Understanding the Biological Mechanisms Behind MDS

Scientists believe that genetic mutations and chromosomal abnormalities play a significant role in the development of myelodysplastic syndromes. Common alterations include deletions in chromosome 5 or 7, or trisomy 8, which interfere with normal cell maturation. These mutations cause hematopoietic stem cells to produce dysfunctional blood cells that die prematurely, leading to chronic fatigue and increased susceptibility to infections and bleeding.

Age as a Major Risk Factor

MDS primarily affects older adults, with most cases diagnosed in individuals over the age of 60. While it can occur at any age, the risk increases significantly with aging due to accumulated DNA damage and reduced efficiency in cellular repair mechanisms. Environmental exposures such as benzene, prior chemotherapy, or radiation therapy also elevate the likelihood of developing MDS.

Common Clinical Manifestations of Myelodysplastic Syndromes

The symptoms of MDS are largely tied to the specific type of blood cell deficiency present. Anemia—resulting from a shortage of red blood cells—is one of the most prevalent issues. Patients frequently report persistent fatigue, shortness of breath, chest tightness, and reduced stamina during routine activities. These signs stem from the body's inability to deliver sufficient oxygen to tissues and organs.

Bleeding and Bruising Due to Low Platelet Counts

Thrombocytopenia, or low platelet levels, makes even minor injuries potentially dangerous. Affected individuals may experience spontaneous nosebleeds, bleeding gums, oral mucosal blood blisters, or petechiae—small red or purple spots on the skin caused by capillary leakage. In severe cases, life-threatening hemorrhages can occur, including retinal bleeding that leads to blurred vision or partial vision loss.

Infections Linked to White Blood Cell Dysfunction

Neutropenia, a deficiency in functional white blood cells, compromises the immune system. As a result, patients are more vulnerable to bacterial, viral, and fungal infections. This often presents as recurrent fevers, accompanied by symptoms like cough, phlegm production, abdominal pain, or diarrhea. These infections may be prolonged and harder to treat due to impaired immune responses.

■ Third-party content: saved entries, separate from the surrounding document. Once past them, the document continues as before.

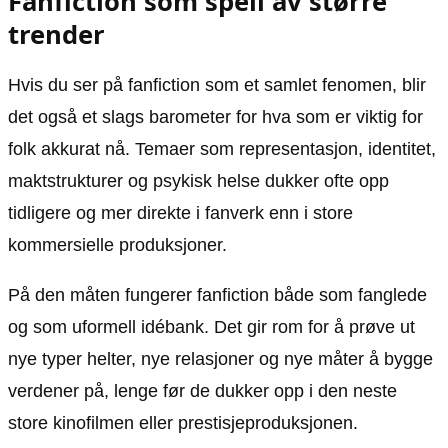
Fanfiction som speil av større
trender
Hvis du ser på fanfiction som et samlet fenomen, blir
det også et slags barometer for hva som er viktig for
folk akkurat nå. Temaer som representasjon, identitet,
maktstrukturer og psykisk helse dukker ofte opp
tidligere og mer direkte i fanverk enn i store
kommersielle produksjoner.
På den måten fungerer fanfiction både som fanglede
og som uformell idébank. Det gir rom for å prøve ut
nye typer helter, nye relasjoner og nye måter å bygge
verdener på, lenge før de dukker opp i den neste
store kinofilmen eller prestisjeproduksjonen.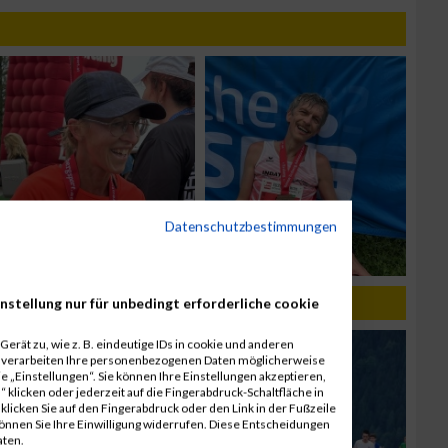
Datenschutzbestimmungen
nstellung nur für unbedingt erforderliche cookie
erät zu, wie z. B. eindeutige IDs in cookie und anderen
r verarbeiten Ihre personenbezogenen Daten möglicherweise
 „Einstellungen“. Sie können Ihre Einstellungen akzeptieren,
 klicken oder jederzeit auf die Fingerabdruck-Schaltfläche in
klicken Sie auf den Fingerabdruck oder den Link in der Fußzeile
können Sie Ihre Einwilligung widerrufen. Diese Entscheidungen
aten.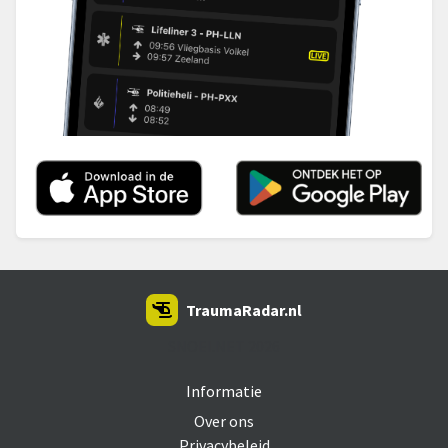
TraumaRadar.nl
SNOEI.NET 2026
Informatie
Over ons
Privacybeleid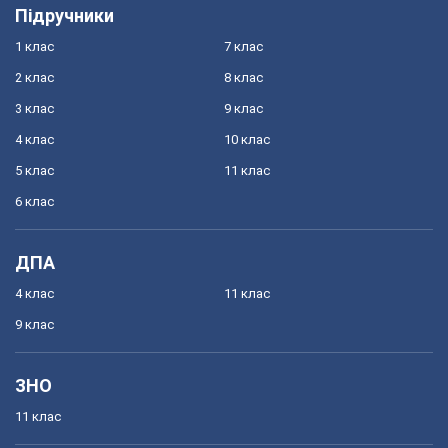
Підручники
1 клас
7 клас
2 клас
8 клас
3 клас
9 клас
4 клас
10 клас
5 клас
11 клас
6 клас
ДПА
4 клас
11 клас
9 клас
ЗНО
11 клас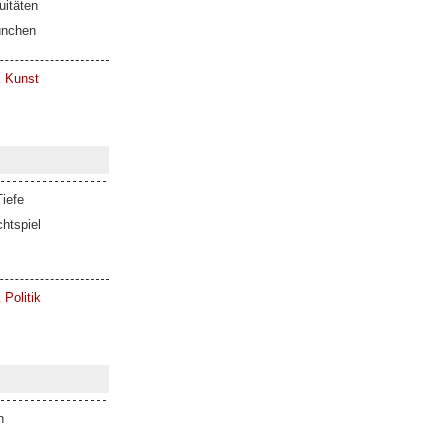
itäten
ünchen
k Kunst
iefe
htspiel
 Politik
n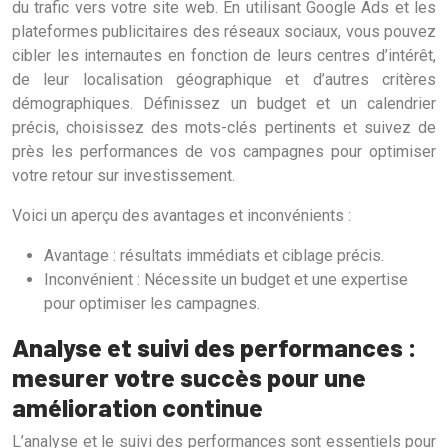
du trafic vers votre site web. En utilisant Google Ads et les
plateformes publicitaires des réseaux sociaux, vous pouvez
cibler les internautes en fonction de leurs centres d’intérêt,
de leur localisation géographique et d’autres critères
démographiques. Définissez un budget et un calendrier
précis, choisissez des mots-clés pertinents et suivez de
près les performances de vos campagnes pour optimiser
votre retour sur investissement.
Voici un aperçu des avantages et inconvénients :
Avantage : résultats immédiats et ciblage précis.
Inconvénient : Nécessite un budget et une expertise
pour optimiser les campagnes.
Analyse et suivi des performances :
mesurer votre succès pour une
amélioration continue
L’analyse et le suivi des performances sont essentiels pour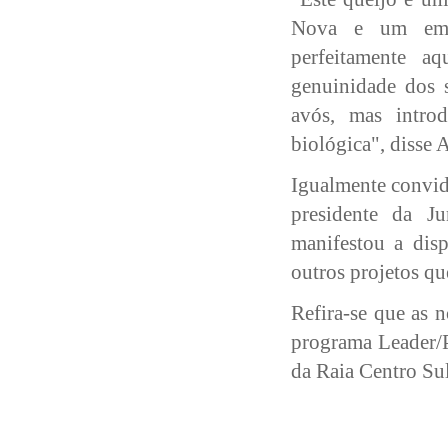
Nova e um emba
perfeitamente a
genuinidade dos 
avós, mas introd
biológica", disse 
Igualmente convida
presidente da J
manifestou a disp
outros projetos qu
Refira-se que as n
programa Leader/P
da Raia Centro Sul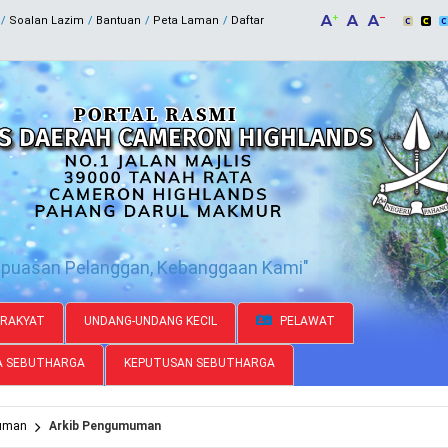
Soalan Lazim
Bantuan
Peta Laman
Daftar
epuasan Pelanggan, Kebanggaan Kami"
RAKYAT
UNDANG-UNDANG KECIL
PELAWAT
A SEBUTHARGA
KEPUTUSAN SEBUTHARGA
uman
Arkib Pengumuman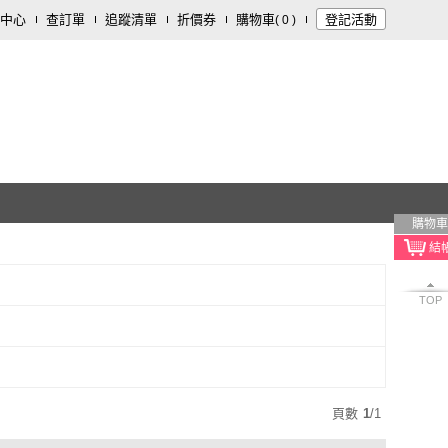
中心
查訂單
追蹤清單
折價券
購物車
登記活動
(
0
)
購物車
TOP
頁數
1
/
1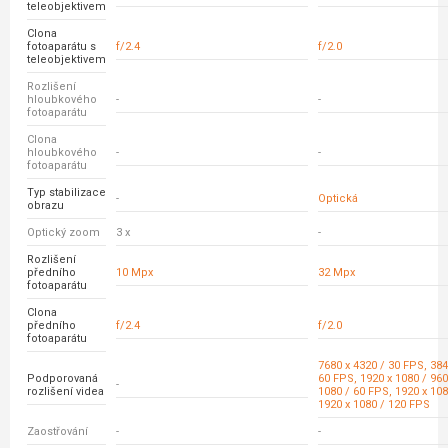
teleobjektivem
Clona
fotoaparátu s
f/2.4
f/2.0
teleobjektivem
Rozlišení
hloubkového
-
-
fotoaparátu
Clona
hloubkového
-
-
fotoaparátu
Typ stabilizace
-
Optická
obrazu
Optický zoom
3 x
-
Rozlišení
předního
10 Mpx
32 Mpx
fotoaparátu
Clona
předního
f/2.4
f/2.0
fotoaparátu
7680 x 4320 / 30 FPS, 384
Podporovaná
60 FPS, 1920 x 1080 / 960
-
rozlišení videa
1080 / 60 FPS, 1920 x 108
1920 x 1080 / 120 FPS
Zaostřování
-
-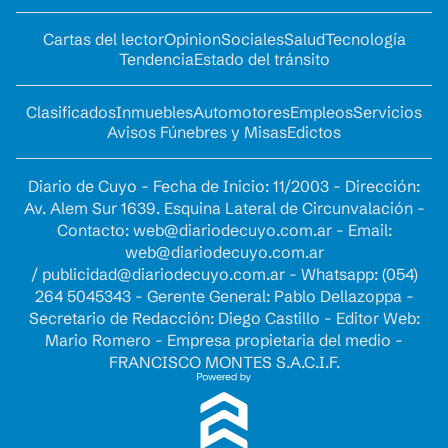
Cartas del lector
Opinion
Sociales
Salud
Tecnología
Tendencia
Estado del tránsito
Clasificados
Inmuebles
Automotores
Empleos
Servicios
Avisos Fúnebres y Misas
Edictos
Diario de Cuyo - Fecha de Inicio: 11/2003 - Dirección:
Av. Alem Sur 1639. Esquina Lateral de Circunvalación -
Contacto:
web@diariodecuyo.com.ar
- Email:
web@diariodecuyo.com.ar
/
publicidad@diariodecuyo.com.ar
-
Whatsapp: (054)
264 5045343 - Gerente General: Pablo Dellazoppa -
Secretario de Redacción: Diego Castillo - Editor Web:
Mario Romero - Empresa propietaria del medio -
FRANCISCO MONTES S.A.C.I.F.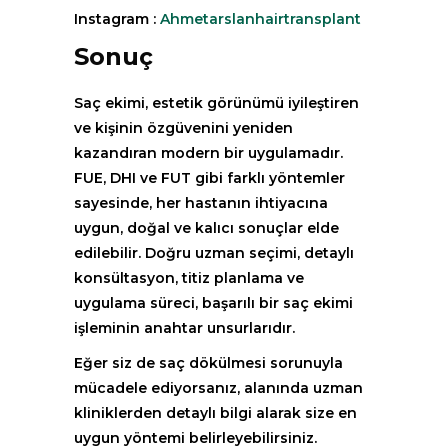
Instagram :
Ahmetarslanhairtransplant
Sonuç
Saç ekimi, estetik görünümü iyileştiren
ve kişinin özgüvenini yeniden
kazandıran modern bir uygulamadır.
FUE, DHI ve FUT gibi farklı yöntemler
sayesinde, her hastanın ihtiyacına
uygun, doğal ve kalıcı sonuçlar elde
edilebilir. Doğru uzman seçimi, detaylı
konsültasyon, titiz planlama ve
uygulama süreci, başarılı bir saç ekimi
işleminin anahtar unsurlarıdır.
Eğer siz de saç dökülmesi sorunuyla
mücadele ediyorsanız, alanında uzman
kliniklerden detaylı bilgi alarak size en
uygun yöntemi belirleyebilirsiniz.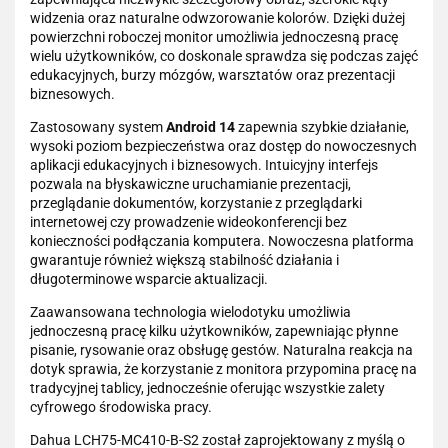
widzenia oraz naturalne odwzorowanie kolorów. Dzięki dużej
powierzchni roboczej monitor umożliwia jednoczesną pracę
wielu użytkowników, co doskonale sprawdza się podczas zajęć
edukacyjnych, burzy mózgów, warsztatów oraz prezentacji
biznesowych.
Zastosowany system
Android 14
zapewnia szybkie działanie,
wysoki poziom bezpieczeństwa oraz dostęp do nowoczesnych
aplikacji edukacyjnych i biznesowych. Intuicyjny interfejs
pozwala na błyskawiczne uruchamianie prezentacji,
przeglądanie dokumentów, korzystanie z przeglądarki
internetowej czy prowadzenie wideokonferencji bez
konieczności podłączania komputera. Nowoczesna platforma
gwarantuje również większą stabilność działania i
długoterminowe wsparcie aktualizacji.
Zaawansowana technologia wielodotyku umożliwia
jednoczesną pracę kilku użytkowników, zapewniając płynne
pisanie, rysowanie oraz obsługę gestów. Naturalna reakcja na
dotyk sprawia, że korzystanie z monitora przypomina pracę na
tradycyjnej tablicy, jednocześnie oferując wszystkie zalety
cyfrowego środowiska pracy.
Dahua LCH75-MC410-B-S2 został zaprojektowany z myślą o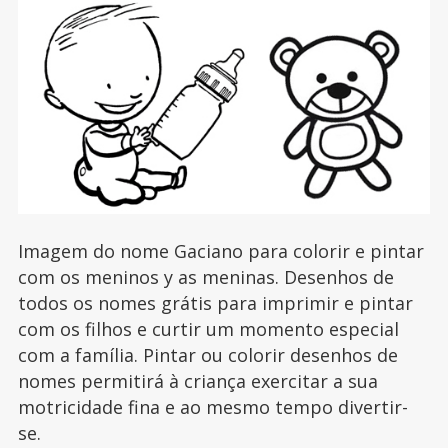
Imagem do nome Gaciano para colorir e pintar
com os meninos y as meninas. Desenhos de
todos os nomes grátis para imprimir e pintar
com os filhos e curtir um momento especial
com a família. Pintar ou colorir desenhos de
nomes permitirá à criança exercitar a sua
motricidade fina e ao mesmo tempo divertir-
se.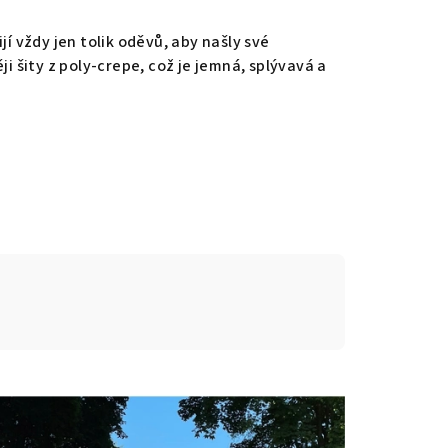
jí vždy jen tolik oděvů, aby našly své
i šity z poly-crepe, což je jemná, splývavá a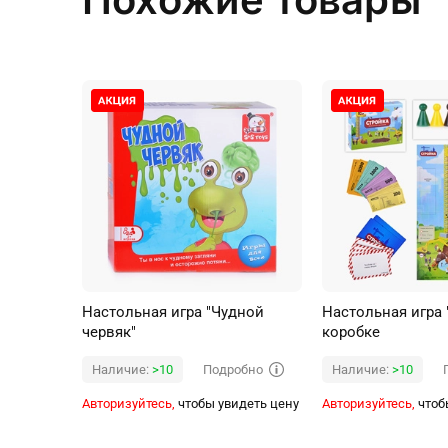
Настольная игра "Чудной
Настольная игра 
червяк"
коробке
Подробно
Наличие:
>10
Наличие:
>10
Авторизуйтесь,
чтобы увидеть цену
Авторизуйтесь,
чтоб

Potential Progression to Acute Leukemia

One of the most concerning aspects of MDS is its potential to transform into acute myeloid leukemia (AML). Approximately 30% of MDS cases progress to AML, especially those with high-risk genetic markers or severe bone marrow dysplasia. When this transformation occurs, patients may develop sudden worsening symptoms such as high fever, bone pain, unexplained weight loss, and widespread organ involvement typical of aggressive blood cancer.